In February I wrote here “Dynasties don’t last much longer than this in general, so there’s every prospect of a dip in fortunes at the very least.” Thanks very much Nostradamus. So, you can blame me for the Tiges nosedive in 2021. But like 2017 and 2019, we did not lose in September.
You can also blame me for the huge gaps in TTBB this season. I have struggled for motivation, for time and sometimes for positivity. The team has had some terrible performances, sure. But in the past I think we would have been on here spewing words to dissect these losses and demand Liam McBean come into the side. I didn’t want to think about AFL footy so much this year. But that’s what this site is all about, so please accept my apology that I just wasn’t able to do it at times in 2021.
During lockdowns, and all the other difficulties and limitations the pandemic has imposed; football and sport generally has played an important part in giving people a distraction and something to look forward to. The AFL has been flexible, shipping games here and there, playing in front of low or no crowds, the show must go on. This meant that for some Melbourne footy lovers, the unthinkable happened: their side played in a Grand Final that they were barred from attending. Not just “tickets are scarce” but – you’re barred. And they couldn’t even congregate to watch together because of restrictions on indoor gatherings.

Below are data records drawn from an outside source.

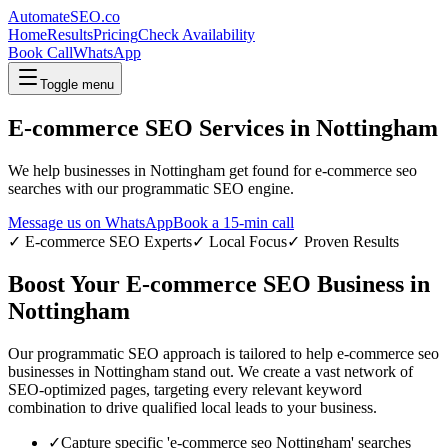
AutomateSEO.co
Home
Results
Pricing
Check Availability
Book Call
WhatsApp
Toggle menu
E-commerce SEO
Services in
Nottingham
We help businesses in
Nottingham
get found for
e-commerce seo
searches with our programmatic SEO engine.
Message us on WhatsApp
Book a 15-min call
✓
E-commerce SEO
Experts
✓ Local Focus
✓ Proven Results
Boost Your
E-commerce SEO
Business in
Nottingham
Our programmatic SEO approach is tailored to help
e-commerce seo
businesses in
Nottingham
stand out. We create a vast network of
SEO-optimized pages, targeting every relevant keyword
combination to drive qualified local leads to your business.
✓
Capture specific '
e-commerce seo
Nottingham
' searches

I am not convinced AFL footy should have gone ahead this year. I do not have a persuasive argument for this case; it’s just a feeling that dogged me through the season. I am in Tasmania, where we have only had isolated single Covid cases bob up over the last year. I could go to local footy, with its small crowds. It felt good to be keeping the flame burning for all the people who would have done anything to be able to stand in the wind and rain and yell ‘ballllllll’.
The AFL with its interstate travel and huge payrolls is so much more than a sport. It’s too big to fail. The stock market would actually take a hit if the AFL was cancelled for a year. TV would have panicked as they did when sports started cancelling in 2020. AFL 2021 was always going to crash through no matter what. I was in the privileged position where I could go to a game, watch the Hobart Tigers lose, come home satisfied and just absorb the AFL on the radio or in the paper. Didn’t watch it much.
I don’t know how we’ll do in 2022, or how I’ll feel when round 1 is approaching. Nostradamus needs to go up on the roof and fiddle with the aerial to the crystal ball.
I do want to thank, from the bottom of my heart, David Astbury and Bachar Houli. Two wonderful men that have been ornaments to Richmond Football Club and to the game. Football has given them a platform and a career to this point; I expect we will hear a lot more from them in the years to come.
Bachar has his Foundation and we know he’ll continue to do his amazing community work; which I think of as stitching Muslim Australians into the wider fabric of Australia. David comes across as such a deep thinker, a humanist and an optimist. I hope we will have further opportunities to hear him speak – whatever his public role.